Thanks again for making the bidirectional rnn. You give a great example of how to use it here: https://github.com/EderSantana/seya/blob/master/examples/imdb_brnn.py

However, if we are not using an embedding layer, I was wondering how we can pass the "input_shape" parameter into the bidirectional lstm. One way is to add a regular GRU before we add the bidirectional lstm. However, it would be great if we could use the bidrectional rnn as our first layer:

This Works:

print 'constructing Bidirectional RNN'
lstm = LSTM(output_dim=hidden_variables_encoding/2, return_sequences = False)
gru = GRU(output_dim=hidden_variables_encoding/2, return_sequences = False)  # original examples was 128, we divide by 2 because results will be concatenated

print 'constructing readout GRU'
readout = Sequential()
readout.add(Dense(y_matrix_axis, input_shape = (hidden_variables_decoding,), activation='softmax'))
gru_wr = GRUwithReadout(readout, return_sequences = True)

print '-------------------------------------Constructing Model ---------------------------------'
model = Sequential()
model.add(GRU(hidden_variables_encoding, input_shape = (x_maxlen, word2vec_dimension), return_sequences=True))
model.add(Bidirectional(forward=lstm, backward=gru, return_sequences = False))
model.add(Dense(hidden_variables_encoding))
model.add(Activation('relu'))
model.add(RepeatVector(y_maxlen))
for z in range(0,number_of_decoding_layers-1):
    model.add(GRU(hidden_variables_decoding, return_sequences=True))
    model.add(Dropout(dropout))
model.add(gru_wr)
model.compile(loss='categorical_crossentropy', optimizer='adam')

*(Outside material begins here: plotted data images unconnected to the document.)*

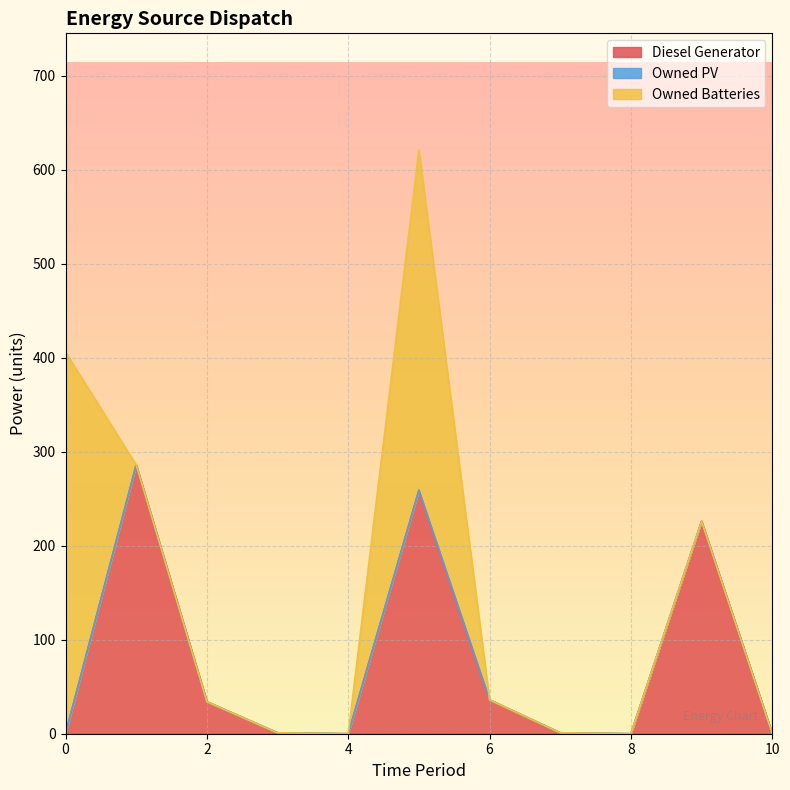

True or false: Owned PV and Diesel Generator cross at least once.

False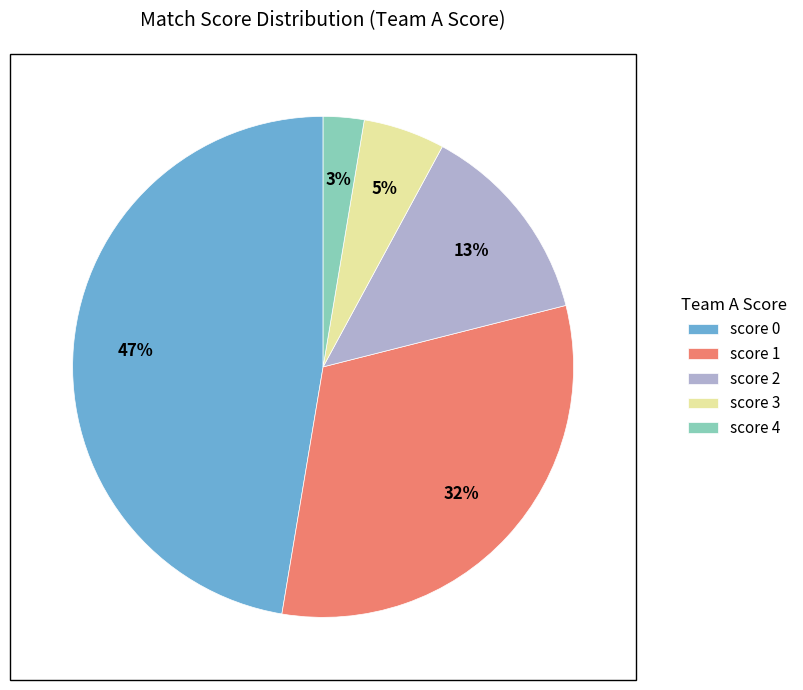

What is the smallest slice in the pie chart?

score 4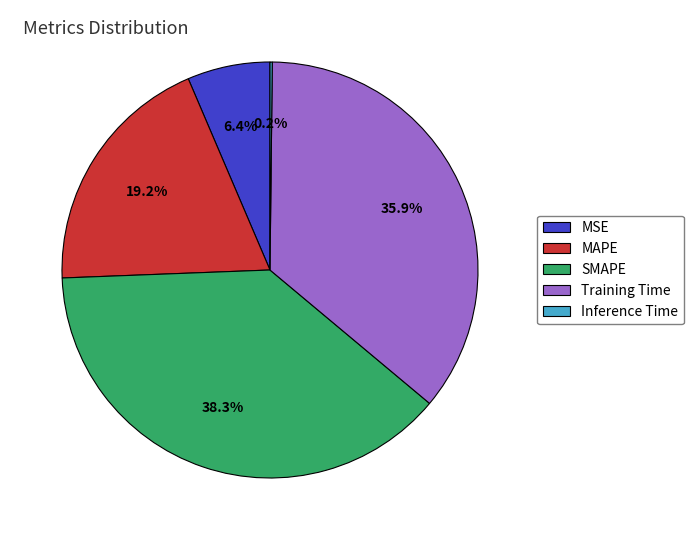

Is it true that MAPE is 19% of the pie?

True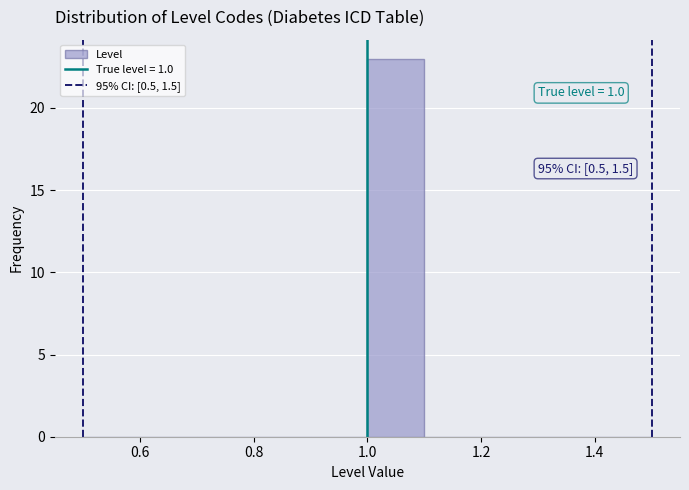

Over which range of the x-axis is the bar tallest?

1.0 to 1.1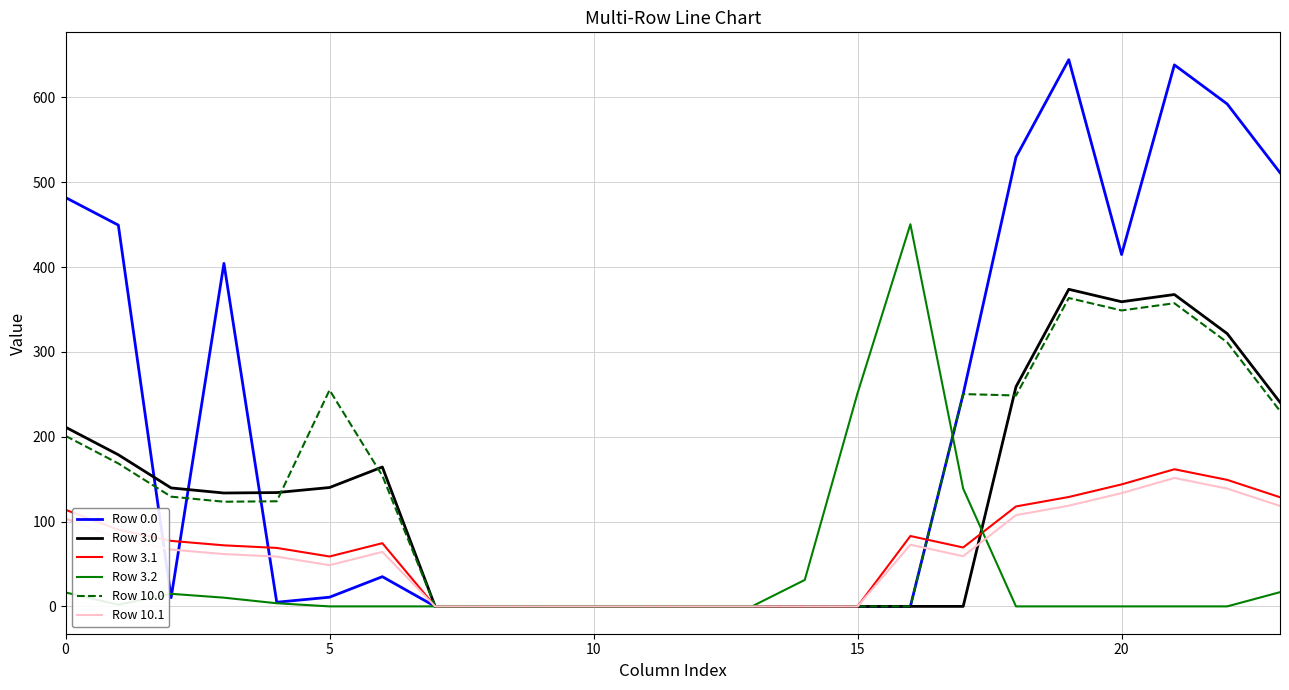

How many lines are shown in the chart?

6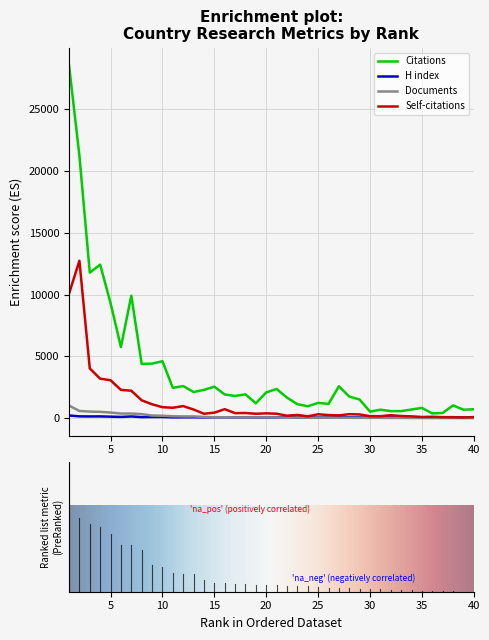

Which series has the largest total across all categories?

Citations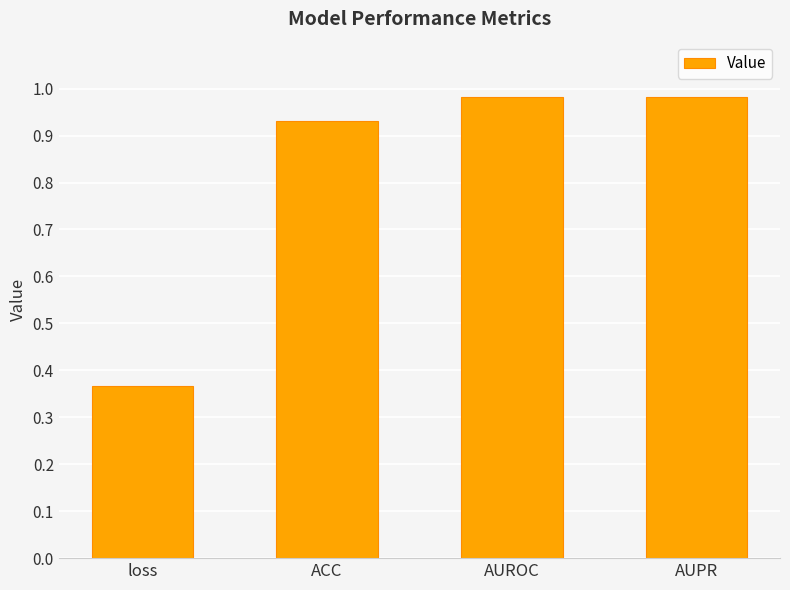

Is it true that the value at AUROC is 0.3?

False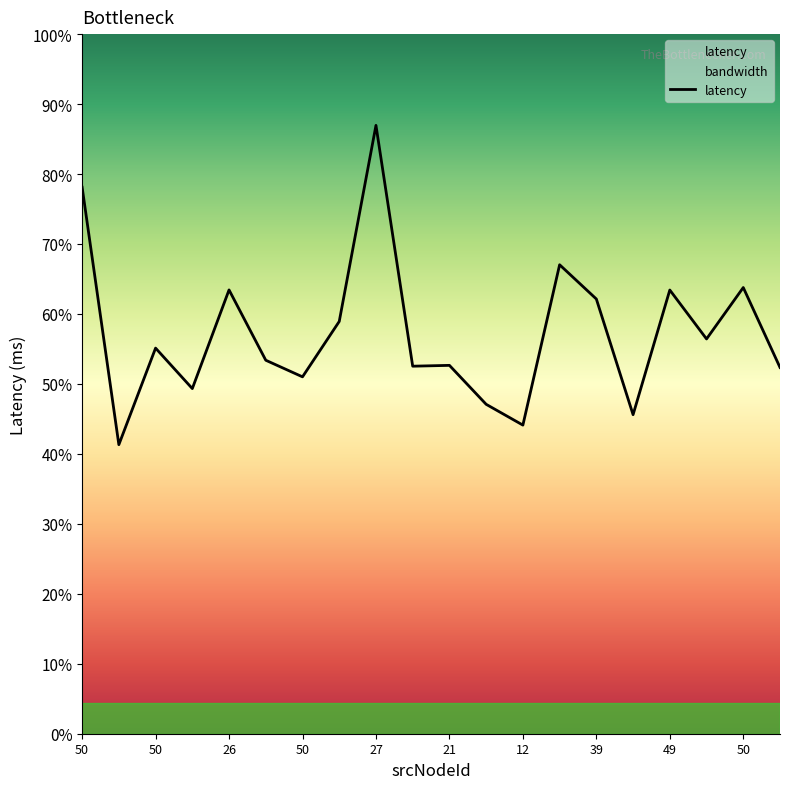

What is the label of the 18th point from the left?

17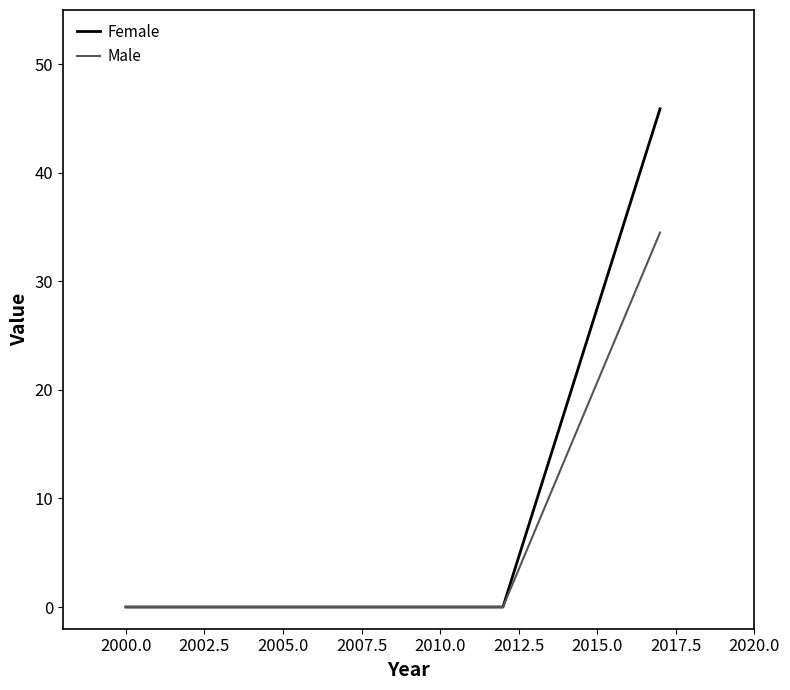

Which series has the largest total across all categories?

Female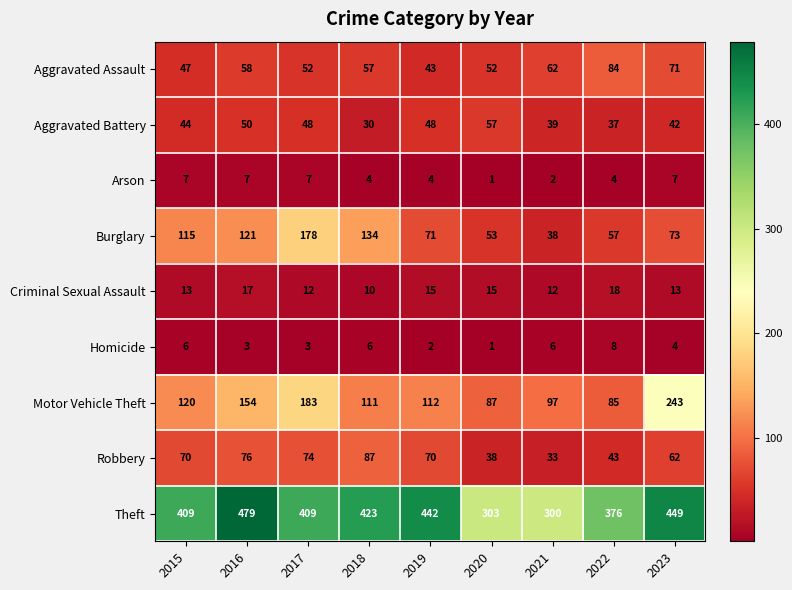

Which series has the largest total across all categories?

Theft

This does not work, but would be awesome if it could work:

lstm = LSTM(output_dim=hidden_variables_encoding/2, input_shape = (x_maxlen, word2vec_dimension), return_sequences = False)
gru = GRU(output_dim=hidden_variables_encoding/2, input_shape = (x_maxlen, word2vec_dimension), return_sequences = False) 
print 'constructing readout GRU'
readout = Sequential()
readout.add(Dense(y_matrix_axis, input_shape = (hidden_variables_decoding,), activation='softmax'))
gru_wr = GRUwithReadout(readout, return_sequences = True)

print '-------------------------------------Constructing Model ---------------------------------'
model = Sequential()
model.add(Bidirectional(forward=lstm, backward=gru, return_sequences = False))
model.add(Dense(hidden_variables_encoding))
model.add(Activation('relu'))
model.add(RepeatVector(y_maxlen))
for z in range(0,number_of_decoding_layers-1):
    model.add(GRU(hidden_variables_decoding, return_sequences=True))
    model.add(Dropout(dropout))
model.add(gru_wr)
model.compile(loss='categorical_crossentropy', optimizer='adam')

When ran: it yields the following error on model.add(Dense(hidden_variables_encoding)):

Exception: Layer is not connected. Did you forget to set "input_shape"?

Thanks alot again!

NickShahML commented 8 years ago

Actually I just figured out that you can add a fake masking layer (mask = 9999) and you can use input shape within the masking layer. I think you can also do brnn.input_shape = (). So I'm gonna close this!